> **What to work on**: Scan the data, and whenever a line contains "block", copy it.

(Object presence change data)

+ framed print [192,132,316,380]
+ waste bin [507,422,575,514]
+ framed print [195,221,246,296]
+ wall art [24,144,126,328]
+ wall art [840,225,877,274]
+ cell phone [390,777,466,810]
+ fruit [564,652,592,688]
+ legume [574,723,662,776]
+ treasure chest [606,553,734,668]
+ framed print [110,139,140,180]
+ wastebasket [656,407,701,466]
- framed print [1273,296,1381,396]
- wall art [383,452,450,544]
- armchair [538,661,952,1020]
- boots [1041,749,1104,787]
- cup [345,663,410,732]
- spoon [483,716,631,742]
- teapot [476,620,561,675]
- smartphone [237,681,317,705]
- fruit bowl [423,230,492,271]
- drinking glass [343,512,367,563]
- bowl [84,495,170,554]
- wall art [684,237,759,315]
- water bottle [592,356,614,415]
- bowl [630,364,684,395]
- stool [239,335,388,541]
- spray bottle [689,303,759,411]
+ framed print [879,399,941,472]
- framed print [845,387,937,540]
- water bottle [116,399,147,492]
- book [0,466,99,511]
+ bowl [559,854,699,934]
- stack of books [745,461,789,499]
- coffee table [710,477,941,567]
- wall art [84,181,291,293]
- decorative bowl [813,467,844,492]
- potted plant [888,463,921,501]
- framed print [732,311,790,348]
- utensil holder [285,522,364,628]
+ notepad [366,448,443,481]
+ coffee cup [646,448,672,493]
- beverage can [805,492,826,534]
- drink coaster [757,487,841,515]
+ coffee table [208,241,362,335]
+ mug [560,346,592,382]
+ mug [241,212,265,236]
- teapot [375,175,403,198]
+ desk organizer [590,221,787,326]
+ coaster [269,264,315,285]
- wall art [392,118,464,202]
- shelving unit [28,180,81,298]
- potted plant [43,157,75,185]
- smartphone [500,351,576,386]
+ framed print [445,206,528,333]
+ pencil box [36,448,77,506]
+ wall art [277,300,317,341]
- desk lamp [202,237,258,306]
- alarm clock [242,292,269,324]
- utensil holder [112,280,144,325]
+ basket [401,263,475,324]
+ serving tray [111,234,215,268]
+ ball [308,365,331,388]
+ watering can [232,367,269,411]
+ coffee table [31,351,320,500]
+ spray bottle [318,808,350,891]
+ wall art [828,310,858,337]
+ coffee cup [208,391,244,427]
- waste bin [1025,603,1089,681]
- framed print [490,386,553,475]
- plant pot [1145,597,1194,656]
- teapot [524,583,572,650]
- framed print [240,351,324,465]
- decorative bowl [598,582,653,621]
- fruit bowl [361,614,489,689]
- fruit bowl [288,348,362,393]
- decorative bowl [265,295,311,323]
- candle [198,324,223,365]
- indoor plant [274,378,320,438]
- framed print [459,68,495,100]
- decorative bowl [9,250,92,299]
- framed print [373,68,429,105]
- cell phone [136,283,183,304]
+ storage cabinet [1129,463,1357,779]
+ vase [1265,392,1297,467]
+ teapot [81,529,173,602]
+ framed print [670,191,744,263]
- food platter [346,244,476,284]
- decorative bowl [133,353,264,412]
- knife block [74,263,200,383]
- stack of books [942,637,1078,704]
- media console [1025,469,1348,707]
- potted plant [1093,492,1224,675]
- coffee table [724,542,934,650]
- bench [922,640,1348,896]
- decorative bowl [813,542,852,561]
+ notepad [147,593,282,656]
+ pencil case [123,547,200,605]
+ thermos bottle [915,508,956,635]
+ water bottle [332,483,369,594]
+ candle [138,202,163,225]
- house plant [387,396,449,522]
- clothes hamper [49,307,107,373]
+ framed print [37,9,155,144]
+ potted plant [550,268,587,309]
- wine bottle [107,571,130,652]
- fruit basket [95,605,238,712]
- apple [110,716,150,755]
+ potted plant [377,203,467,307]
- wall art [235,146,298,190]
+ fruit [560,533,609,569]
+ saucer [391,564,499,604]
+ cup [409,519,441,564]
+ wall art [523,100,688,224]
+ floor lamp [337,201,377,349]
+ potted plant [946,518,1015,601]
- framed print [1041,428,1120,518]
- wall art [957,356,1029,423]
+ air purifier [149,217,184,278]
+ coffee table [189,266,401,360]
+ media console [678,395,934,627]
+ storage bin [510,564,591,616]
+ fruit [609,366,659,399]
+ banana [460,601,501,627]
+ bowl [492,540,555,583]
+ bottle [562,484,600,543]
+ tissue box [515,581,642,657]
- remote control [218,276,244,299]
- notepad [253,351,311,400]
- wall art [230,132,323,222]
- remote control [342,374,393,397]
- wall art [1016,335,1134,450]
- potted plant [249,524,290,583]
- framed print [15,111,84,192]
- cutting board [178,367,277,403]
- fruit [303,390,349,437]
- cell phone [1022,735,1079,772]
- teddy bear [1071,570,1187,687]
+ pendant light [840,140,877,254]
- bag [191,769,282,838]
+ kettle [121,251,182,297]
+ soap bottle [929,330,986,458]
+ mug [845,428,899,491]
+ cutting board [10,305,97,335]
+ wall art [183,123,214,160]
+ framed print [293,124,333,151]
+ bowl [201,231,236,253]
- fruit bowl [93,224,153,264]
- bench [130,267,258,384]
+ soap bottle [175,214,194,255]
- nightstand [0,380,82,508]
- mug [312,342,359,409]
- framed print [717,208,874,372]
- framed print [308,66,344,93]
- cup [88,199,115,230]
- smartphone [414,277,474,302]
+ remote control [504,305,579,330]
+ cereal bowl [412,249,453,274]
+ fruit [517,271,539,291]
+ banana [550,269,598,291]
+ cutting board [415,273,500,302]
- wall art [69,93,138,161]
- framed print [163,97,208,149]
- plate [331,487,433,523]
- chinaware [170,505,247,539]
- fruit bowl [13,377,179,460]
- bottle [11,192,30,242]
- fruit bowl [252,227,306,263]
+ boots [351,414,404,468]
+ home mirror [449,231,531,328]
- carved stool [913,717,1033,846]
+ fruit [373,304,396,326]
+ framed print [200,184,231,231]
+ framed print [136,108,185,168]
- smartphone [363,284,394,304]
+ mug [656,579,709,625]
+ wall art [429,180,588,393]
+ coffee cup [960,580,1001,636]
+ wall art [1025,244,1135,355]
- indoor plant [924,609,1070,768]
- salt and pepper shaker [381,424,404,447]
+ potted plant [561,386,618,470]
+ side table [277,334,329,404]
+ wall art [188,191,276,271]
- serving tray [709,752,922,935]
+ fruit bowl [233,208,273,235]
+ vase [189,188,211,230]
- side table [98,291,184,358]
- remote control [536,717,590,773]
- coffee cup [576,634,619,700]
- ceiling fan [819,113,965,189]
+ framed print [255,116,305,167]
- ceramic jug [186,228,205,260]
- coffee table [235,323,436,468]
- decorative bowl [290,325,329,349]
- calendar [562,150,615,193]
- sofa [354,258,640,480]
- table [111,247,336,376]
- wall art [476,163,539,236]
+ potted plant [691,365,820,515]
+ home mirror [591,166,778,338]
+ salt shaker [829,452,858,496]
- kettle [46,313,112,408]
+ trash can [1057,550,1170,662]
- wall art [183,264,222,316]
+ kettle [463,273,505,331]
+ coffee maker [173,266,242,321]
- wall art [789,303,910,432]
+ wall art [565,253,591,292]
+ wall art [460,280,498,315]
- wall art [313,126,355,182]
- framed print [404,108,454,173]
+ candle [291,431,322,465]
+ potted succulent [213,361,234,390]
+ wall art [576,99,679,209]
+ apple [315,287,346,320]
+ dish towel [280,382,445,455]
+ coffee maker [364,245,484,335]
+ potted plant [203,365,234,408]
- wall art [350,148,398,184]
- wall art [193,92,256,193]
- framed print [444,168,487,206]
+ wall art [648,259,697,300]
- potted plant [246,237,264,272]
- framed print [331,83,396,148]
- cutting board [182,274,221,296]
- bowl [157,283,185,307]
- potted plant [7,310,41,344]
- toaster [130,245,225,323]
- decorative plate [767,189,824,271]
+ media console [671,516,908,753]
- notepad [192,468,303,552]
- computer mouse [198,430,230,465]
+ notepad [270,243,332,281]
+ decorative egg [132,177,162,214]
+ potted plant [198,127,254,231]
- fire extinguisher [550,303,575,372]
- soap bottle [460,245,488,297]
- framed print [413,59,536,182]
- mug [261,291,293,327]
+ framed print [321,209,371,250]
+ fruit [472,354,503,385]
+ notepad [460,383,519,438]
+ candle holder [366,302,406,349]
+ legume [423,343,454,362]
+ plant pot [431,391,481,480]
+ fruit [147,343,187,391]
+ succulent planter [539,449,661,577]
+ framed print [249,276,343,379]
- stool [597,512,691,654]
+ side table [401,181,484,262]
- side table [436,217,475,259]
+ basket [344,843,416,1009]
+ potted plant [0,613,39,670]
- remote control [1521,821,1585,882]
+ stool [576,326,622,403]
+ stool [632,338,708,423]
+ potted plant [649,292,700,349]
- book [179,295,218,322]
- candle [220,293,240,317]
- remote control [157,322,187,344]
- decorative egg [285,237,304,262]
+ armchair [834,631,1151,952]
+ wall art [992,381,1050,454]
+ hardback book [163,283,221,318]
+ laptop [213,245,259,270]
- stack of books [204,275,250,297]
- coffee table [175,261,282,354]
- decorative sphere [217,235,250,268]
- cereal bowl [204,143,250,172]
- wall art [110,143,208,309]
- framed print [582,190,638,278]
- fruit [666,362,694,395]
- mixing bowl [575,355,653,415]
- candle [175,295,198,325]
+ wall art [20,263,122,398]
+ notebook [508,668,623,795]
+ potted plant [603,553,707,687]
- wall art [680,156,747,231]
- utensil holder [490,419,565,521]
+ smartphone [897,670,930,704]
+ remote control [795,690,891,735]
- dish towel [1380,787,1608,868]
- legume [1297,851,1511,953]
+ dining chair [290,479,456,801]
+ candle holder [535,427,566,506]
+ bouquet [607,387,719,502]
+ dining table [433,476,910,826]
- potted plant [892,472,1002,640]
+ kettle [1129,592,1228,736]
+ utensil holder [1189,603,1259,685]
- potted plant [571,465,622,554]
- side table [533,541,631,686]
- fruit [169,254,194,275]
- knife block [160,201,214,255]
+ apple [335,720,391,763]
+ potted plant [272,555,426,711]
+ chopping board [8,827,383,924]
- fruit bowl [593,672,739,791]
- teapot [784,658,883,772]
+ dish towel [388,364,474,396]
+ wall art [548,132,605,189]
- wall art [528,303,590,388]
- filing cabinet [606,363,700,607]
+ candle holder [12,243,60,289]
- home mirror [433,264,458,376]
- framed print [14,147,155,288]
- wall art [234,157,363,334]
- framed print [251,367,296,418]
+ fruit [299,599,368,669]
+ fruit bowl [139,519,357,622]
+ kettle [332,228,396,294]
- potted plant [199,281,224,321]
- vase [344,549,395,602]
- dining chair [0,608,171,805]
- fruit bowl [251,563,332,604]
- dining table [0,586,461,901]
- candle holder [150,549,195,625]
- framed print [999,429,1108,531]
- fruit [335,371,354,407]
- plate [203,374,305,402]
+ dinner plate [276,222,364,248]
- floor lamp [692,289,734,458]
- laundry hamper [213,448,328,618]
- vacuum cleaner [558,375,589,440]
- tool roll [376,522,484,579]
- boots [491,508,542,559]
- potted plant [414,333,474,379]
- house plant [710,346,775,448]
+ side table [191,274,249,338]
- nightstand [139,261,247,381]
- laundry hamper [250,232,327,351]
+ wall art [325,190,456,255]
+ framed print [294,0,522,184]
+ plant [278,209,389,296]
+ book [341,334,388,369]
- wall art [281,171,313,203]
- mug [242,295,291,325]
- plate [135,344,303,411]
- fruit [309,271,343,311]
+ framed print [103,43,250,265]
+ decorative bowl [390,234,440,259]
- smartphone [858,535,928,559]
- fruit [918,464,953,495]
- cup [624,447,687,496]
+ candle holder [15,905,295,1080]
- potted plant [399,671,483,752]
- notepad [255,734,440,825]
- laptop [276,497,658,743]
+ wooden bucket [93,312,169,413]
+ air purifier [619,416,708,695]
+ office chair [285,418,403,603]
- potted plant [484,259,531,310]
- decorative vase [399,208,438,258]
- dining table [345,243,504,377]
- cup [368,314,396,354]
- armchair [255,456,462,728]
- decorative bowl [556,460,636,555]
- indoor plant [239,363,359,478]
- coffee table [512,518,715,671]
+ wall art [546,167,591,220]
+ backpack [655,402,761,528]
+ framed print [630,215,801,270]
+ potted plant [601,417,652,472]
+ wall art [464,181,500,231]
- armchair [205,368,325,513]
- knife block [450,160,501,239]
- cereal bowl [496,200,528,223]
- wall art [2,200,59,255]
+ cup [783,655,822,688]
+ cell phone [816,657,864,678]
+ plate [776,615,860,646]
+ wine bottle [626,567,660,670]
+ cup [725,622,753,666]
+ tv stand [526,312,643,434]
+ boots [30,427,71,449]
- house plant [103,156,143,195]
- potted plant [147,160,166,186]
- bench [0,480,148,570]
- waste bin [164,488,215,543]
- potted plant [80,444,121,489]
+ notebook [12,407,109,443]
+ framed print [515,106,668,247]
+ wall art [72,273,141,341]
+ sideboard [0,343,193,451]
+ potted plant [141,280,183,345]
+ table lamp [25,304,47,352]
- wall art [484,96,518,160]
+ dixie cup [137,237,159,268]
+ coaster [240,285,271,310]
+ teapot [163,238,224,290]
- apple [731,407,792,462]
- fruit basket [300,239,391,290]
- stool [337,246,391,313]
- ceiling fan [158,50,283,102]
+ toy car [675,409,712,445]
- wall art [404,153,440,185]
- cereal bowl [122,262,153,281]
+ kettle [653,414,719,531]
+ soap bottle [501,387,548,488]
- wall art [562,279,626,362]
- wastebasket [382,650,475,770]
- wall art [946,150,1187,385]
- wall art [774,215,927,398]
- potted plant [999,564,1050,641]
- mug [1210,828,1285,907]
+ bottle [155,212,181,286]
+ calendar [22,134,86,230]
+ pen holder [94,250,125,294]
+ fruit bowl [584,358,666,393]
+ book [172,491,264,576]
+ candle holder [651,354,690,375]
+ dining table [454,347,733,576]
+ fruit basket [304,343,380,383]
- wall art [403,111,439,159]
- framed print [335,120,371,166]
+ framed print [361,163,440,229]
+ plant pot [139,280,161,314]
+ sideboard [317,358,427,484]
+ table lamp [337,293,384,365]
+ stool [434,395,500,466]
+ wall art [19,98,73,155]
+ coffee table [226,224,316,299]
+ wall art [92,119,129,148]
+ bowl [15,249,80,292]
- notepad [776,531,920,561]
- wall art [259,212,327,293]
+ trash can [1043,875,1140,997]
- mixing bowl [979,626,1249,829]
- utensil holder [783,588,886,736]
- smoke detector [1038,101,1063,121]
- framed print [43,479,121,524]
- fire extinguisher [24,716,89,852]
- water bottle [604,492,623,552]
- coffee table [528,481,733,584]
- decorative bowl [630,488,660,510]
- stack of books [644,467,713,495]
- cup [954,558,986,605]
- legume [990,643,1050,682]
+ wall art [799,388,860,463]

> **Result for this exercise**:
- knife block [74,263,200,383]
- knife block [160,201,214,255]
- knife block [450,160,501,239]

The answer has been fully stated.